The U.S. Treasury Department and Federal Reserve are still struggling to create and implement regulations to enforce the Unlawful Internet Gambling Enforcement Act more than 16 months after the law's adoption.
The UIGEA prohibits financial institutions from processing financial gambling to Internet gambling companies.
But the regulations proposed by the Treasury Department and Fed last October have generated so much public comment that no regulations have been implemented yet.
"This is an issue that there is so much interest in that we don't want to rush," Treasury Department spokeswoman Jennifer Zuccarelli told Bloomberg News regulatory columnist Cindy Skrzycki this week. "We are just trying to hear from everyone."
Much of the comment directed toward the Treasury department has been highly critical of the burden the proposed regulations placed on banks.
"The definition of what constitutes 'unlawful Internet gambling' is inadequate," the American Bankers Association (ABA) said in a comment letter. "It must be rectified."
The UIGEA defines unlawful Internet gambling as "to place, receive, or otherwise knowingly transmit a bet or wager by any means which involves the use, at least in part, of the Internet where such bet or wager is unlawful under any applicable Federal or State law in the State or Tribal lands in which the bet or wager is initiated, received, or otherwise made."
The law also explicitly states that horse betting, fantasy sports, intrastate wagering and intratribal wagering are exempt from the law.
According to the ABA, these definitions are not specific enough. And the draft regulations don't make the law more clear, but rather shift the burden of determining legality to the banks.
"The Prohibition does not specify which transactions qualify as 'unlawful Internet gambling,' the letter says." Instead, the Prohibition looks to "underlying substantive State and Federal gambling laws and not . . . a general regulatory definition" to determine the scope of what unlawful Internet gambling comprises.
"ABA believes that requiring banks to be arbiters of gambling laws for all states, as well as federal gambling laws, is infeasible and would place a crippling processing burden and unbounded litigation risk on the nation's payments system participants."
And the horse betting exception just adds to compliance problems, the ABA says.
"According to the Department of the Treasury ...it (UIGEA) in no way requires participants to prevent or prohibit transactions that are lawful under the Interstate Horseracing Act and all other applicable federal statutes.
"Since the Department of Justice has consistently taken the position that the interstate transmission of bets and wagers, including bets and wagers on horse races, violates Federal law, no clear authority exists as to which interpretation banks should follow when implementing the Prohibition.
"If the federal agencies themselves cannot agree on the law, what hope is there that banks can resolve these confounding legal issues?"
"Obviously, we're always willing to work with law enforcement," ABA spokesman Peter E. Garuccio said. "The thing that we guard against most is doing too much police work, which is not the natural purview of banks."

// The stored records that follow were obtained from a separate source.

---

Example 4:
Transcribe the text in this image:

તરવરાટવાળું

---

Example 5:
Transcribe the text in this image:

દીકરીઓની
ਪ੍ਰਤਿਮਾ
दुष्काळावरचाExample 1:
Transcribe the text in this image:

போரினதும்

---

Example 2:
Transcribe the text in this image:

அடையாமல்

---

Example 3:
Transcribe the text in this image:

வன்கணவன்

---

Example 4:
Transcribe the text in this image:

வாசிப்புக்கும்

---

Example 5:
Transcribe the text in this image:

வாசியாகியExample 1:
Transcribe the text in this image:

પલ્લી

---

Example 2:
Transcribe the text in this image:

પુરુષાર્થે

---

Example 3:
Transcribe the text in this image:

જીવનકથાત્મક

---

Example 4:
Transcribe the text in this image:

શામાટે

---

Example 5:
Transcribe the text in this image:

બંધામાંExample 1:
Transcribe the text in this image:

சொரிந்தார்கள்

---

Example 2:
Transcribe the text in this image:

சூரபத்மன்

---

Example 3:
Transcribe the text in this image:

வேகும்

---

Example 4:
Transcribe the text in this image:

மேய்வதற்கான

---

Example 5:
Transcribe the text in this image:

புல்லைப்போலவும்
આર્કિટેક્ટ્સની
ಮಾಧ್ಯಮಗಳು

Congress has also taken note of the regulatory burdens that the UIGEA places on banks.
In a February letter to Treasury Secretary Henry Paulson and Federal Reserve Chairman Ben Bernanke, Senators John Sununu (R-NH) and Pete Domenici (R-NM) pleaded with regulators to clarify what constituted an illegal transaction, and what didn't.

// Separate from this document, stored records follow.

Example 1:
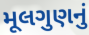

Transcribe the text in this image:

મૂલગુણનું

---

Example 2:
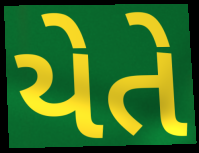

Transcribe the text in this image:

યેતે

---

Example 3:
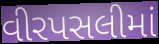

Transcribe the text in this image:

વીરપસલીમાં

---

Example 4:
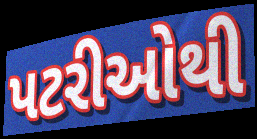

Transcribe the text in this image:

પટરીઓથી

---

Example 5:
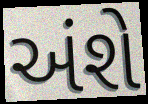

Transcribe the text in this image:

અંશે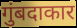
गुंबदाकारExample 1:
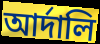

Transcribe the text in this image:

আর্দালি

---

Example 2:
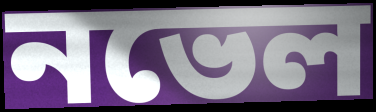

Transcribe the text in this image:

নভেল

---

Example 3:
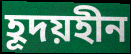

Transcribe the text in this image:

হূদয়হীন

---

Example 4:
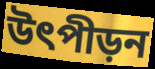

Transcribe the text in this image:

উৎপীড়ন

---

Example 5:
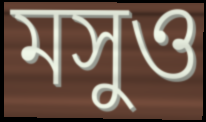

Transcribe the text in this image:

মসুও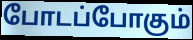
போடப்போகும்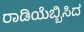
ರಾಡಿಯೆಬ್ಬಿಸಿದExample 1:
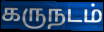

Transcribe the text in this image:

கருநடம்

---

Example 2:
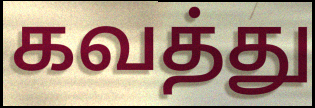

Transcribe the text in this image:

கவத்து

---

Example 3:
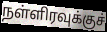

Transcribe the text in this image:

நள்ளிரவுக்குச்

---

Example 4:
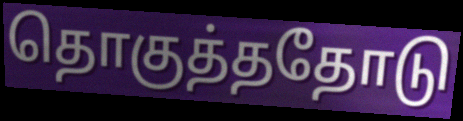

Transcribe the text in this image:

தொகுத்ததோடு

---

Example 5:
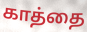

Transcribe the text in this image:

காத்தைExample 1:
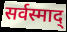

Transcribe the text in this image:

सर्वस्माद्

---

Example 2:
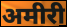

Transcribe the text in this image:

अमीरी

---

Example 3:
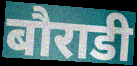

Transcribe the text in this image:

बौराडी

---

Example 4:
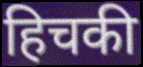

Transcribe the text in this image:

हिचकी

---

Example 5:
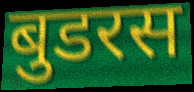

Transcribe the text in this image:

बुडरस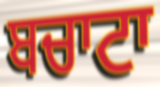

"The extensive public comments received on this issue highlight the likelihood that risk-averse financial institutions will simply choose to block every transaction that may be interpreted or could resemble gambling, whether legal or not," the senators wrote.
"Knowing that this is not your intention, we write to urge that any final rules contain a list of restricted transactions and instances that are covered by the law and the corresponding rules."
No public timetable for revising and implementing the UIGEA regulations has been set.